The Panchamrit targets announced by the Government of India, including the addition of 500GW of renewable capacity, meeting 50 percent energy demand through renewables understands that investment in green energy delivers economic and climate benefits.
And at the global level, India is accelerating the solar power revolution through initiating the International Solar Alliance.
Apart from these commitments, India announced the launch of a National Hydrogen Mission to boost clean energy and make India the new global hub of ‘green hydrogen’ and its largest exporter.
And leaders in India’s dynamic business sector are on the cutting edge of clean energy and climate-friendly technologies, driven by companies like Tata and Mahindra and others. While civil society helps ensure all actors in society are held accountable to commitments.
The economic case for clean energy and climate change mitigation is clear. Investments in renewable energy generate three times more jobs than investments in polluting fossil fuels.
I would also like to highlight the urgent need to take action on plastic waste, a major driver of the triple planetary crisis and causing irreversible harm to marine and land-based ecosystems.
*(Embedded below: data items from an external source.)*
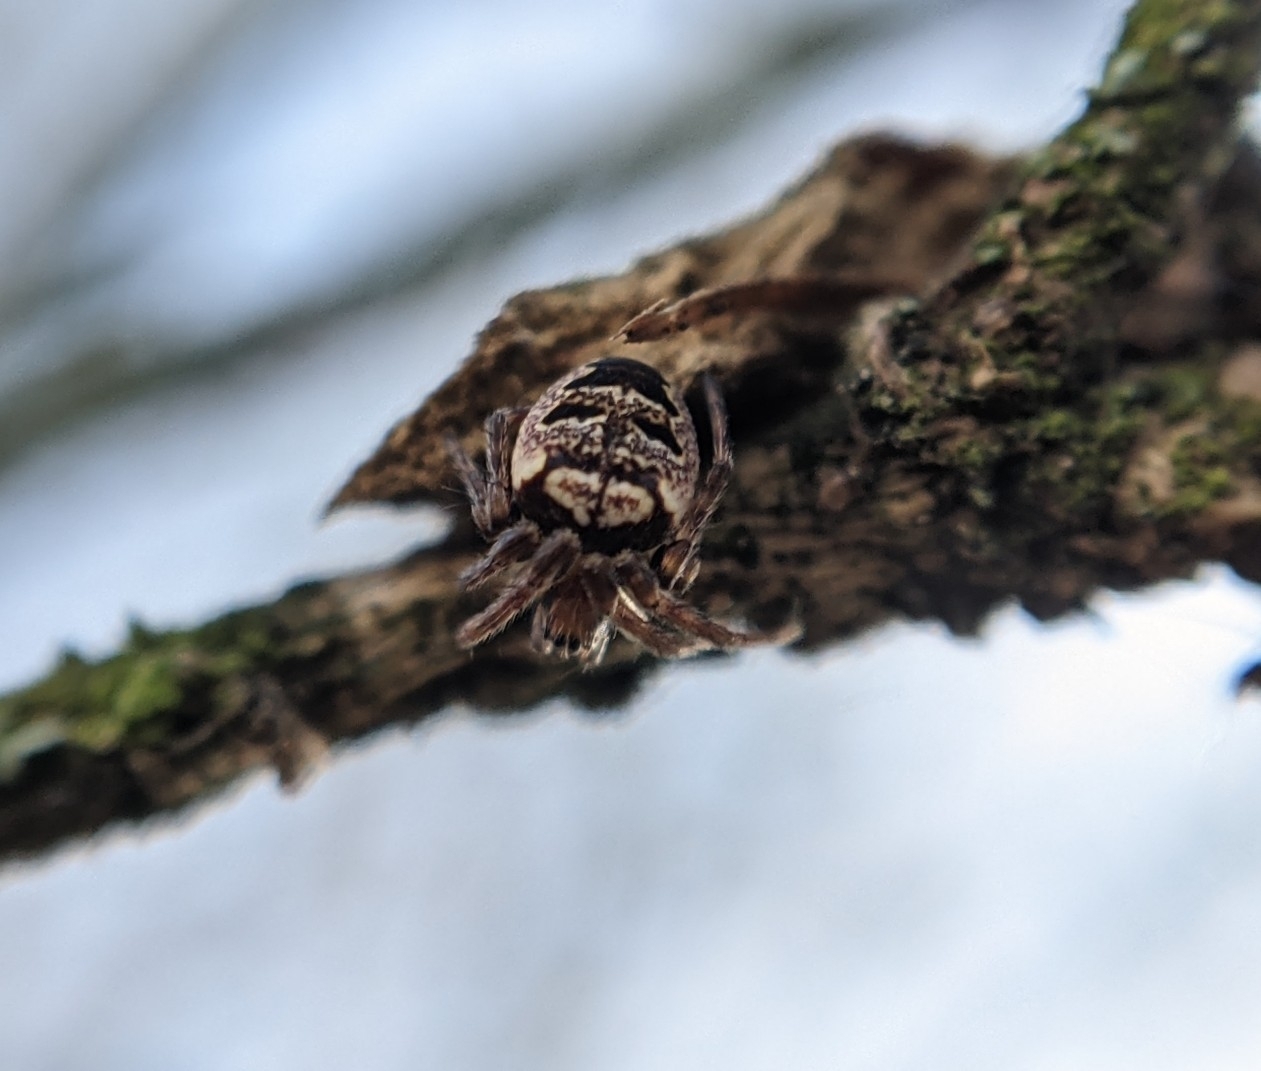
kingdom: Animalia
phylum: Arthropoda
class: Arachnida
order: Araneae
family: Araneidae
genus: Zilla
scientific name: Zilla diodia
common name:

I commend the Government of India for its ban on the manufacture, sale and use of single-use plastic from July 2022. Since the pandemic, an estimated 100 tonnes of extra biomedical waste a day is being added to India’s overburdened waste management system.
India is rightfully calling for global climate justice. Yet out of the $100 billion in climate finance promised by high-income countries, little has materialised – this must change. And India’s leadership of the G20 presents an ideal platform to hold countries accountable and work together.
As the IPCC report tells us, we must take urgent action to halve global C02 emissions by 2030, and the world must be carbon neutral by 2050 to keep 1.5 alive.
A transition to renewables is the only pathway to energy security, universal access and the green jobs that India, and the world, need. Here this can help ensure a tremendous demographic divided in the coming decades.
We must commit to throwing our full weight into this fight – to tackle the triple planetary crisis, speed up decarbonisation, prevent biodiversity loss and eliminate pollution. Together, we are an irresistible force.